In this course students will explore supervised machine learning techniques using the python scikit learn (sklearn) toolkit and real-world athletic data to understand both machine learning algorithms and how to predict athletic outcomes. Building on the previous courses in the specialization, students will apply methods such as support vector machines (SVM), decision trees, random forest, linear and logistic regression, and ensembles of learners to examine data from professional sports leagues such as the NHL and MLB as well as wearable devices such as the Apple Watch and inertial measurement units (IMUs).

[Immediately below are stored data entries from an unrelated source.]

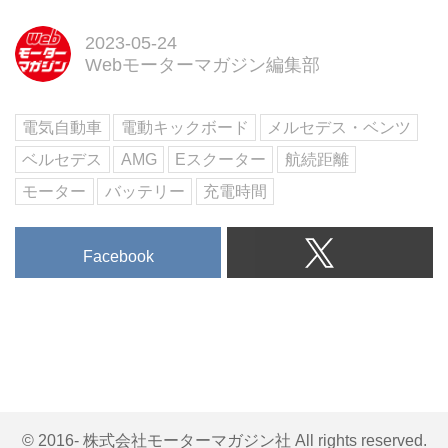
2023-05-24
Webモーターマガジン編集部
電気自動車
電動キックボード
メルセデス・ベンツ
ベルセデス
AMG
Eスクーター
航続距離
モーター
バッテリー
充電時間
Facebook
© 2016- 株式会社モーターマガジン社 All rights reserved.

By the end of the course students will have a broad understanding of how classification and regression techniques can be used to enable sports analytics across athletic activities and events.
Machine Learning Concepts
This week will introduce the concept of machine learning and describe the four major areas of places it can be used in sports analytics. The machine learning pipeline will be discussed, as well as some common issues one runs into when using machine learning for sports analytics.
Support Vector Machines
In this week students will learn how Support Vector Machines (SVM) work, and will experience these models when looking at both baseball and wearable data. Coming out of the week students will have experience building SVMs with real data and will be able to apply them to problems of their own.

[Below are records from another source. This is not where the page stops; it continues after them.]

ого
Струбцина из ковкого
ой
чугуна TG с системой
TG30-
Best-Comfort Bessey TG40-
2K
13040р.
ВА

This week will focus on interpretable methods for machine learning with a particular focus on decision trees. Students will learn how these models work in general, and see special uses of decision trees in combination with regression methods. In this week students will come to better understand how the python sklearn toolkit can be used for a breadth of supervised learning tasks.
Ensembles & Beyond
In this week of the course students will learn how many different models can be used together through ensembles, including the random forest method as a common use, as well as more general methods available in sklearn such as stacking and bagging. By the end of this week students will have a broad understanding of how methods such as SVMs, decision trees, and logistic regression can be used together to solve a problem with increasing performance.